▶ _GIVEN DATA_

<<<<

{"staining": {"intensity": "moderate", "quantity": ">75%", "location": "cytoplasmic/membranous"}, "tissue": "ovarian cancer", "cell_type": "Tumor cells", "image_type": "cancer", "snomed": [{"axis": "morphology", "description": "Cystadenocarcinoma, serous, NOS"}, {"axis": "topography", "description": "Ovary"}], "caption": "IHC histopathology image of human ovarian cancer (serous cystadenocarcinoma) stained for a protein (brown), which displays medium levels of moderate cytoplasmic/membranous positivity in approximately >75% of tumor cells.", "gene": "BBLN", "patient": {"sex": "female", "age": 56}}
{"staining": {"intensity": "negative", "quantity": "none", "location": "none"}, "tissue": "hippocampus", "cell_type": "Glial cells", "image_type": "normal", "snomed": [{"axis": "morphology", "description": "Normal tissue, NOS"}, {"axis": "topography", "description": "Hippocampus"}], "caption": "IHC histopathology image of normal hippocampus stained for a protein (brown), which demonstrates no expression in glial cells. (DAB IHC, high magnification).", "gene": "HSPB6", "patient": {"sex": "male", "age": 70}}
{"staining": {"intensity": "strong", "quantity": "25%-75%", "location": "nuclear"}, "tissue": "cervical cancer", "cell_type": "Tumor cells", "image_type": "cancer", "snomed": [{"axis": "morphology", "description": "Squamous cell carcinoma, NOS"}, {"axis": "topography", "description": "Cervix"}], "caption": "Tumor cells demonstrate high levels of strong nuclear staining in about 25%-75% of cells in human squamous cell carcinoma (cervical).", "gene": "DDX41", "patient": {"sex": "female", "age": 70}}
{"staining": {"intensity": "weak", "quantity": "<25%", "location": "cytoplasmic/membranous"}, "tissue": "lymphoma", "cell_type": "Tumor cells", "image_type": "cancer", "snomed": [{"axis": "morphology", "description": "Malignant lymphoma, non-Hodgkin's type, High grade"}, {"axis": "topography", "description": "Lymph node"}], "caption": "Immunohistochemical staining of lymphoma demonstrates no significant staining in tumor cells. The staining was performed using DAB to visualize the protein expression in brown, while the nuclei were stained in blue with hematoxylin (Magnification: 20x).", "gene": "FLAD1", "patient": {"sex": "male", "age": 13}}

>>>>

▶ _EXERCISE AIM_
Every line in the data above that contains the word "female" should be copied.

▶ _ANSWER_
{"staining": {"intensity": "moderate", "quantity": ">75%", "location": "cytoplasmic/membranous"}, "tissue": "ovarian cancer", "cell_type": "Tumor cells", "image_type": "cancer", "snomed": [{"axis": "morphology", "description": "Cystadenocarcinoma, serous, NOS"}, {"axis": "topography", "description": "Ovary"}], "caption": "IHC histopathology image of human ovarian cancer (serous cystadenocarcinoma) stained for a protein (brown), which displays medium levels of moderate cytoplasmic/membranous positivity in approximately >75% of tumor cells.", "gene": "BBLN", "patient": {"sex": "female", "age": 56}}
{"staining": {"intensity": "strong", "quantity": "25%-75%", "location": "nuclear"}, "tissue": "cervical cancer", "cell_type": "Tumor cells", "image_type": "cancer", "snomed": [{"axis": "morphology", "description": "Squamous cell carcinoma, NOS"}, {"axis": "topography", "description": "Cervix"}], "caption": "Tumor cells demonstrate high levels of strong nuclear staining in about 25%-75% of cells in human squamous cell carcinoma (cervical).", "gene": "DDX41", "patient": {"sex": "female", "age": 70}}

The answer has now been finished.